Each dataset has a typed schema that defines its columns:

Adding Columns

  1. Open the dataset and navigate to the Schema tab
  2. Click Add Column
  3. Provide a column name and select a type (text, number, boolean, date, etc.)
  4. Optionally mark as required

Modifying Columns

  • Rename a column by clicking its header
  • Change the column type (data is coerced where possible)
  • Reorder columns with drag-and-drop

Removing Columns

  • Click the column menu (⋮) and select Delete Column
  • Existing data in that column is removed on next publish

Data Entry

Edit data directly in the browser with a spreadsheet-style interface:

  • Inline editing — Click a cell to edit
  • Row operations — Add, duplicate, or delete rows
  • Bulk paste — Paste tabular data from a spreadsheet

All edits are saved to the current draft — they don't affect the published version until you explicitly publish.

Versioning

Publishing a Version

  1. Click Publish when your draft is ready
  2. Add an optional version note describing the changes
  3. The draft becomes a new immutable version (e.g., v3)
  4. A new draft is automatically created for future edits

Comparing Versions

Click Version History to see all previous versions, then select two versions to compare:

  • Added rows — highlighted in green
  • Modified rows — highlighted in yellow, with per-cell diffs
  • Deleted rows — highlighted in red
  • Schema changes — column additions, removals, and type changes

Reverting

To revert to a previous version, open it from the version history and click Restore as Draft.
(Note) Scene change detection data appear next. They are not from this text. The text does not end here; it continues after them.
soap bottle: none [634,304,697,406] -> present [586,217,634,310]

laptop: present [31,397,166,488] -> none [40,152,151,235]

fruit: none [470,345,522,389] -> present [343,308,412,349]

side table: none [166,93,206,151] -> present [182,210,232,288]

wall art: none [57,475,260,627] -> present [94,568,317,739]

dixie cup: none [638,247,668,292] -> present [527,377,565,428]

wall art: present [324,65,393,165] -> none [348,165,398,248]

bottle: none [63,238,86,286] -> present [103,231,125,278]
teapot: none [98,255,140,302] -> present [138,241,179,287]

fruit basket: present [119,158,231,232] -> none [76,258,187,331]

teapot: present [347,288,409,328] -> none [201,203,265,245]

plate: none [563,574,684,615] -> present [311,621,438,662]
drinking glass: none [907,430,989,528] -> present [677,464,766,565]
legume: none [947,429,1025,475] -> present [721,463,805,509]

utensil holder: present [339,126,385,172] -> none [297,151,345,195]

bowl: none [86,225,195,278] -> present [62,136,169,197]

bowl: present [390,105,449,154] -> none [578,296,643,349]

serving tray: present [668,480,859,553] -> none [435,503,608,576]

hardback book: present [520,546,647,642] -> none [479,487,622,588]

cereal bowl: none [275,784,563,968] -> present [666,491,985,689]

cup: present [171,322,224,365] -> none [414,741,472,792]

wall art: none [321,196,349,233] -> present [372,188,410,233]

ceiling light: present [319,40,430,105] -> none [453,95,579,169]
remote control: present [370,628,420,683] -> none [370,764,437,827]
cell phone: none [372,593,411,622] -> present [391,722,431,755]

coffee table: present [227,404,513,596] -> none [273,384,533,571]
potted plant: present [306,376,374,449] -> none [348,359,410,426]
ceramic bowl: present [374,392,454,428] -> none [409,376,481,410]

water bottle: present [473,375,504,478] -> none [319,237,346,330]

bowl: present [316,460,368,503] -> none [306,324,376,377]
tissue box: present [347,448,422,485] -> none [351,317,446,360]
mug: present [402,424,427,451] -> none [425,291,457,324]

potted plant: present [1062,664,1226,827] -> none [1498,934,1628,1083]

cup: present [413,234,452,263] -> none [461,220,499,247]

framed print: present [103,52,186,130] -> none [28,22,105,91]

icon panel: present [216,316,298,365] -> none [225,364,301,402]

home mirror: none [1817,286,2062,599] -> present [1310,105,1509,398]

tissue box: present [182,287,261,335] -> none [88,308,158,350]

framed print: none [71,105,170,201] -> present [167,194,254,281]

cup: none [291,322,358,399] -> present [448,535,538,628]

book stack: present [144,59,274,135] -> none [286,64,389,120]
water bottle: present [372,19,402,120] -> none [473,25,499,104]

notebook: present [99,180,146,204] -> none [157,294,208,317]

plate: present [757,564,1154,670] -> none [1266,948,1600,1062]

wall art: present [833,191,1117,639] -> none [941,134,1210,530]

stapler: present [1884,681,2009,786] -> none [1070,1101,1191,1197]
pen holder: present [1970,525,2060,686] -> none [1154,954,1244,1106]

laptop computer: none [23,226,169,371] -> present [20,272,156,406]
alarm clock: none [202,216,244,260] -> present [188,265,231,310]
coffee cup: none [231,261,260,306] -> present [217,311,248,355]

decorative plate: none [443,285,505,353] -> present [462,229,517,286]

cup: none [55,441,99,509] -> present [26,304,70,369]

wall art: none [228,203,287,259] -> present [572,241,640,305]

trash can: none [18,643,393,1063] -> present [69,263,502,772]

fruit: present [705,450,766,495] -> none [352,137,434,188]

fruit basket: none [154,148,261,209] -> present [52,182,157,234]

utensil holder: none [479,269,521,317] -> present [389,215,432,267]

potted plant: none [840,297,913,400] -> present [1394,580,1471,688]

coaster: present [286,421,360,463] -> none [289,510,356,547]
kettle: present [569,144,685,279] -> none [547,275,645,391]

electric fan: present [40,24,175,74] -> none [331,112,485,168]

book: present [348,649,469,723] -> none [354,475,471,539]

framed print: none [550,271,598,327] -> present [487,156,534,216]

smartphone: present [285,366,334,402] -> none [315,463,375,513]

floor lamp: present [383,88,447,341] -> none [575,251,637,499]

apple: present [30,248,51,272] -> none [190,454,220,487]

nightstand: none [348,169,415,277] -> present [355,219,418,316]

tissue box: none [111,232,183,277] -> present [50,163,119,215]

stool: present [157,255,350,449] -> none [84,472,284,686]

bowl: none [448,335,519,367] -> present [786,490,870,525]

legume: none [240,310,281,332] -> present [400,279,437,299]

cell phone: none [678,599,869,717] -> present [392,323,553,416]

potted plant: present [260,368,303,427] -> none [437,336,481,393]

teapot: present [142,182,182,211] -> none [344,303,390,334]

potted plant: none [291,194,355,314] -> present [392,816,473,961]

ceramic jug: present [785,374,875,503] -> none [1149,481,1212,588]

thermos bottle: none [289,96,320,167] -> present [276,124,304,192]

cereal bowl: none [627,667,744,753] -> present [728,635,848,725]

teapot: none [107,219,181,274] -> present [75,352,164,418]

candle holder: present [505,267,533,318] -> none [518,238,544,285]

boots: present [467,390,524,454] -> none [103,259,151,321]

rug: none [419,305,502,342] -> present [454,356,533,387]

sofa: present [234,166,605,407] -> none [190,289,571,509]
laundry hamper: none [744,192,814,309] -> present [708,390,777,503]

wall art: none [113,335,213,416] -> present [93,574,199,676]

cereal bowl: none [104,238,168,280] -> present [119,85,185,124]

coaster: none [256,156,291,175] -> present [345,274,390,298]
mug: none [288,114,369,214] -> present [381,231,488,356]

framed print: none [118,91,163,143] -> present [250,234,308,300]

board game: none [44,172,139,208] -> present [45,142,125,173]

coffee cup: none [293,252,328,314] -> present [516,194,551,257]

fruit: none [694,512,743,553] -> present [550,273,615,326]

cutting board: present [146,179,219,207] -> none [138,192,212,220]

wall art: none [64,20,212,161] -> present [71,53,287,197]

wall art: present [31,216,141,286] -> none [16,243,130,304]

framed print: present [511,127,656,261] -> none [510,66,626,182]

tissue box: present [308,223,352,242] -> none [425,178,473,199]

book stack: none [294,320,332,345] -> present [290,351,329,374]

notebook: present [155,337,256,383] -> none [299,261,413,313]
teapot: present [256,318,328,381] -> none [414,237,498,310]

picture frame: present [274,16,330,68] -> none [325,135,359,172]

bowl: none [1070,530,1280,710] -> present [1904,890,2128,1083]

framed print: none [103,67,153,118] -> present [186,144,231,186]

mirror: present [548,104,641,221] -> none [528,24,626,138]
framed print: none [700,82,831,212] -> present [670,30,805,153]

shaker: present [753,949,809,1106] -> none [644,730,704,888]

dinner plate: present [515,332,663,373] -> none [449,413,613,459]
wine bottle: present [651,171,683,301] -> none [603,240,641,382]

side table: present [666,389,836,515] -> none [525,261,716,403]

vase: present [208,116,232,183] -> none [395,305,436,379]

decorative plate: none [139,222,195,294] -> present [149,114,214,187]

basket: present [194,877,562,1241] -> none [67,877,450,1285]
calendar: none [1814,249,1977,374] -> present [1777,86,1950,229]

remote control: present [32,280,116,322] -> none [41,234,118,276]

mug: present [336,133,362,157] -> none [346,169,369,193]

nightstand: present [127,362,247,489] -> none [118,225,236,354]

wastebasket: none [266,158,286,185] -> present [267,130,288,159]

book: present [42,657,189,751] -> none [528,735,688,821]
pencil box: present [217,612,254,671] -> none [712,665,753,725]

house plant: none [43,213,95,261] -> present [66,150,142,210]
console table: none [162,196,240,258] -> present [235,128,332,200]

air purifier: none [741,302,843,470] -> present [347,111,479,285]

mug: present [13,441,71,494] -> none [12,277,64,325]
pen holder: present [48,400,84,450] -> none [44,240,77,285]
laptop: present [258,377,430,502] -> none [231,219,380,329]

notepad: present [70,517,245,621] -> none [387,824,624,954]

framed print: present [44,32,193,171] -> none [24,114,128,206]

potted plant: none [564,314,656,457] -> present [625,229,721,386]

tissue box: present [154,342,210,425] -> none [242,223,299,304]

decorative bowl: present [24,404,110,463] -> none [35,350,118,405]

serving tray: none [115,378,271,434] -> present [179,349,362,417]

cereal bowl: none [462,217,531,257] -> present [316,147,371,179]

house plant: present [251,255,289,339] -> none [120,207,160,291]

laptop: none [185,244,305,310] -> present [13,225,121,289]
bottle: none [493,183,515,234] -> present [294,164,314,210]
This replaces the current draft with the selected version's data.

Import & Export

Importing Data

Supported formats: CSV, XLSX, JSON

  1. Click Import on the dataset toolbar
  2. Upload a file or drag-and-drop
  3. Map columns (auto-matched by header name)
  4. Preview the import and confirm

Imports replace the current draft data. The published version is unaffected until you publish.

Exporting Data

  1. Click Export on the dataset toolbar
  2. Choose format (CSV, XLSX, or JSON)
  3. Select sync mode:
    • Full snapshot — exports all rows
    • Incremental — exports only changes since the last export
  4. Configure frequency: on-demand, on-change, hourly, or daily

Scheduled exports run automatically via the platform's background job system.

Governance

Governance Mode

Each dataset has a governance mode that controls how changes are handled:

ModeBehaviour
Direct EditAnyone with edit access can modify and publish
Approval RequiredChanges require approval before publishing

Switch modes from the Governance tab on the dataset detail page.

Role Assignments

Datasets support the same role-based governance as data products:

  • Owner — Full control, can change governance mode
  • Steward — Can edit schema and data, approve changes
  • Viewer — Read-only access

Chatter

Each dataset has a built-in discussion thread (chatter) for team collaboration:

  • Comment on data quality, schema decisions, or upcoming changes
  • @mention teammates for notifications
  • Full comment history is preserved with the dataset

Audit Trail

All dataset operations are logged in the platform's audit log:

  • Schema changes
  • Data modifications
  • Publish events
  • Governance mode changes
  • Export operations

Access the audit log from the dataset detail page or from the global Audit Log in admin settings.